Material provided –
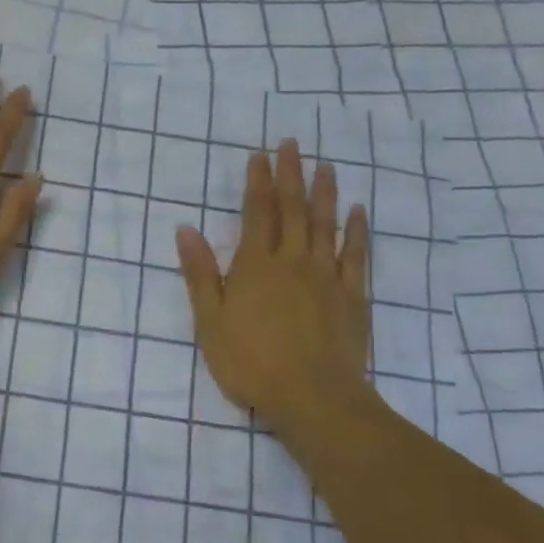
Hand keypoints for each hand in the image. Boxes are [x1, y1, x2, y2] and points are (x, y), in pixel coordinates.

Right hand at [176, 140, 378, 433]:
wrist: (313, 398)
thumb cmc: (251, 362)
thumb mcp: (210, 321)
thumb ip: (200, 274)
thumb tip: (186, 230)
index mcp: (256, 266)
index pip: (257, 213)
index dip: (257, 182)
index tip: (259, 155)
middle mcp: (293, 261)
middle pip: (292, 210)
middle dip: (290, 175)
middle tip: (292, 144)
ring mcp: (327, 276)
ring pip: (325, 225)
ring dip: (324, 193)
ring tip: (325, 166)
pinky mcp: (352, 296)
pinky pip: (356, 255)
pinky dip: (356, 231)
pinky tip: (357, 212)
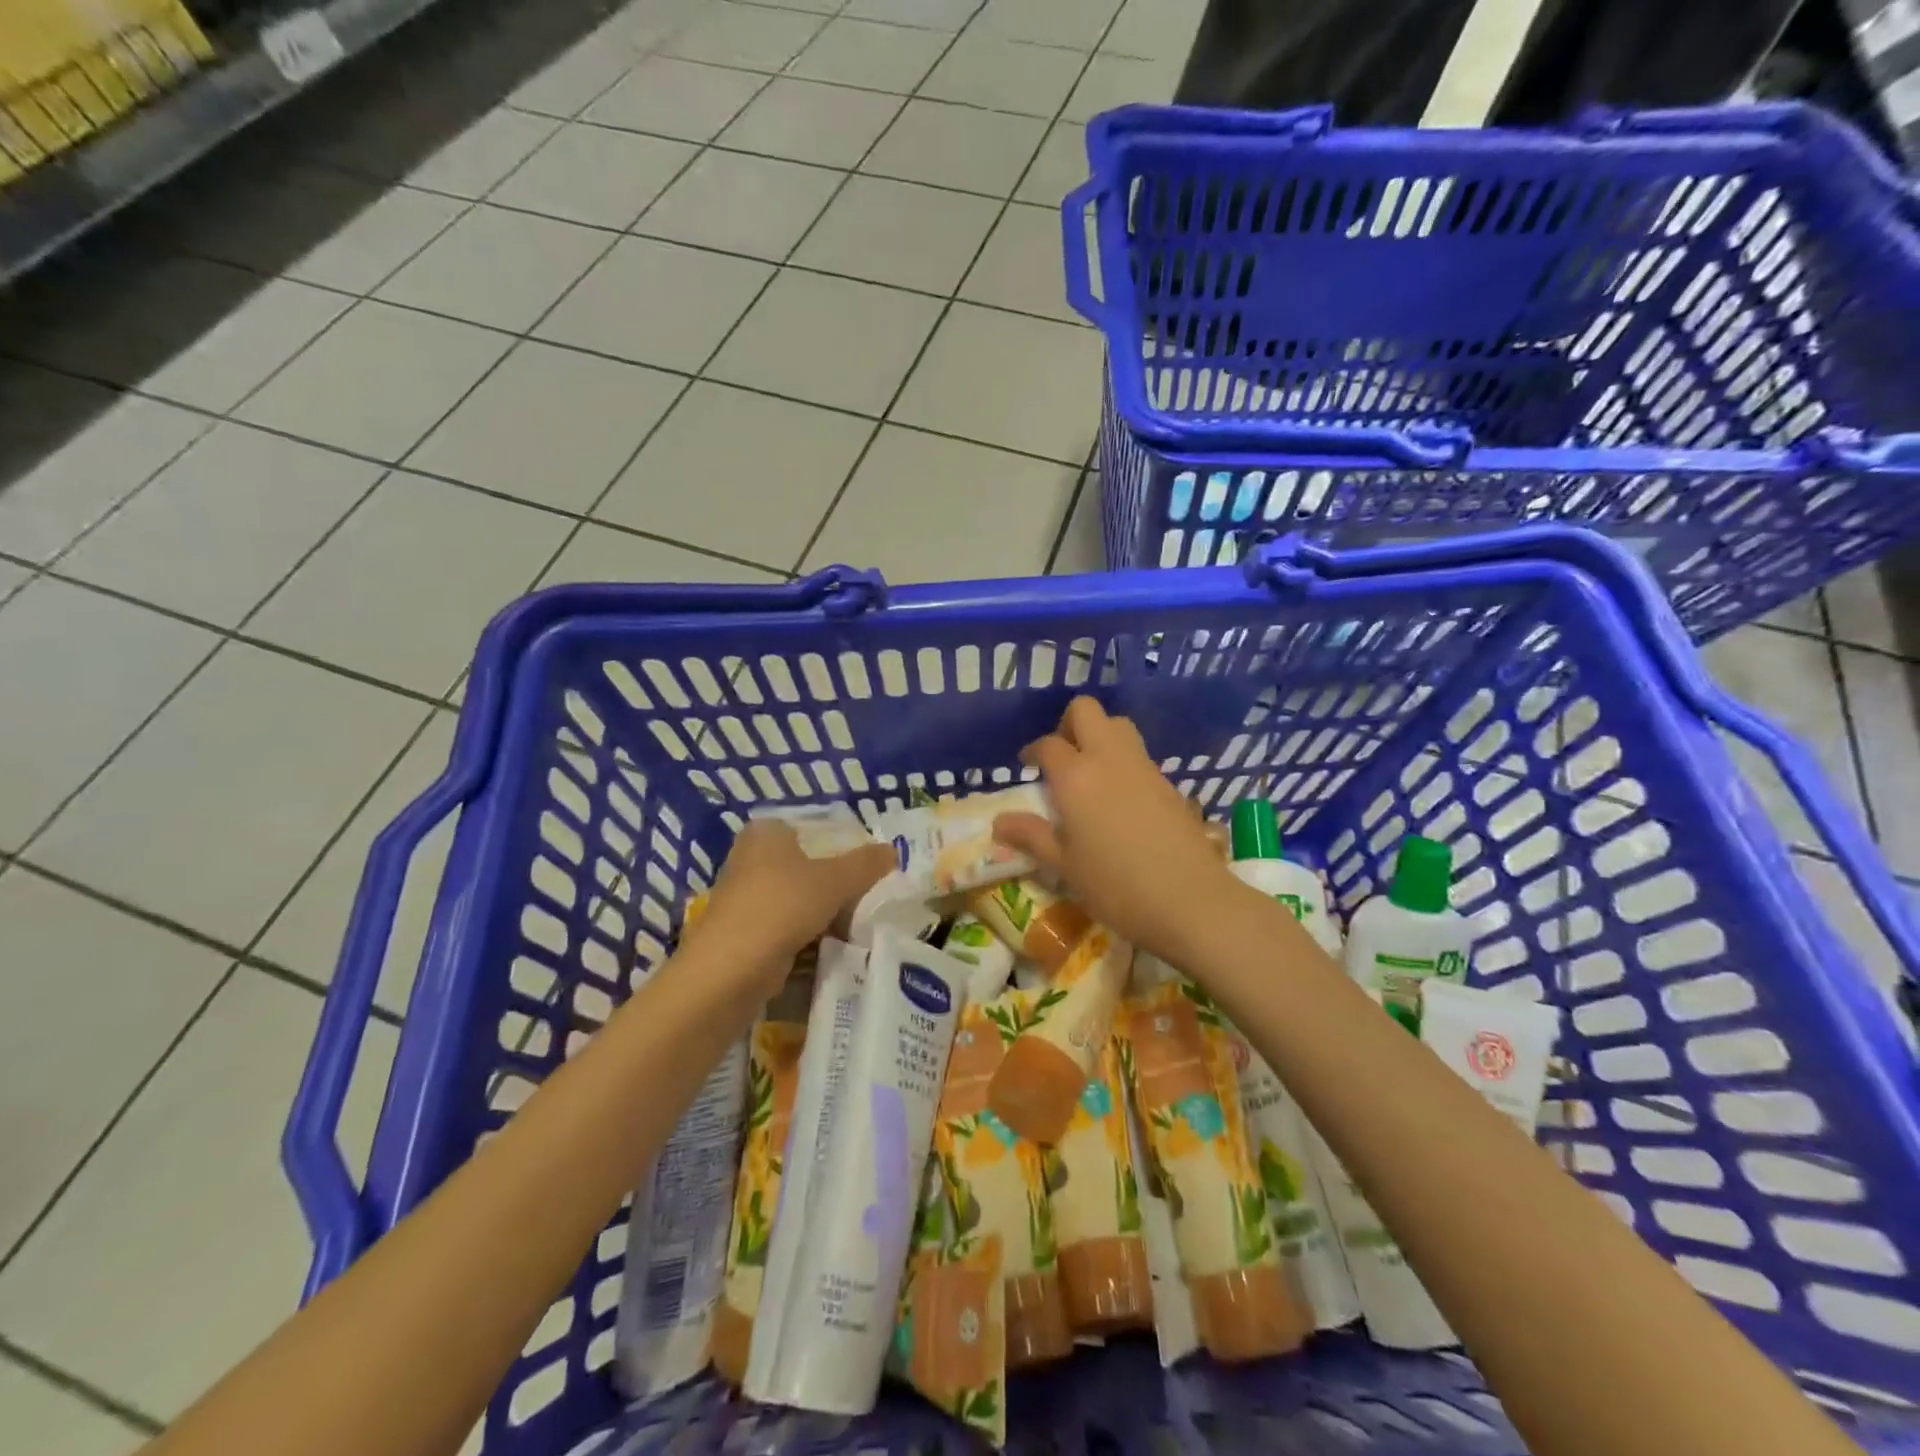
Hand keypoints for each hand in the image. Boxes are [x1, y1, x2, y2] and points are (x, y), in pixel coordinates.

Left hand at [694, 820, 893, 997]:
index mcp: (766, 832)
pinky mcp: (744, 932)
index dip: (843, 845)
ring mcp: (745, 897)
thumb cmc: (782, 906)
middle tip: (870, 895)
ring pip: (798, 898)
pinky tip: (833, 946)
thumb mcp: (835, 880)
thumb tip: (892, 851)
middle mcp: (750, 858)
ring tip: (859, 923)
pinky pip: (787, 926)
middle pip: (807, 865)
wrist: (730, 970)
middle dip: (836, 882)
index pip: (813, 829)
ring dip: (824, 912)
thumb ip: (866, 864)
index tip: (870, 866)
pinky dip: (808, 935)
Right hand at [992, 696, 1237, 959]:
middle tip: (1061, 756)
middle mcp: (1108, 759)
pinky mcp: (1169, 782)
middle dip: (1068, 724)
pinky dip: (1123, 760)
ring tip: (1089, 773)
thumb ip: (1031, 836)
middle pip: (1087, 711)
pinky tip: (1119, 798)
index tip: (1027, 767)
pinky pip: (1139, 754)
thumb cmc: (1115, 885)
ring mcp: (1143, 767)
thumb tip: (998, 822)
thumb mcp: (1064, 865)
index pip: (1048, 745)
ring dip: (1100, 736)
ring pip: (1118, 725)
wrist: (1190, 900)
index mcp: (1075, 776)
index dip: (1033, 751)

Exercise –
Show, from the listing above, every line holding the word "middle".

Solution –
middle mcp: (293, 261)
middle pip: (292, 210)
middle dip: (290, 175)
middle tip: (292, 144)
middle tip: (870, 895)
middle mcp: (750, 858)
middle pip: (807, 865)
middle dip: (836, 882)
middle tip: (1061, 756)
middle mcp: (1108, 759)
middle dip: (1068, 724)
middle pip: (1087, 711)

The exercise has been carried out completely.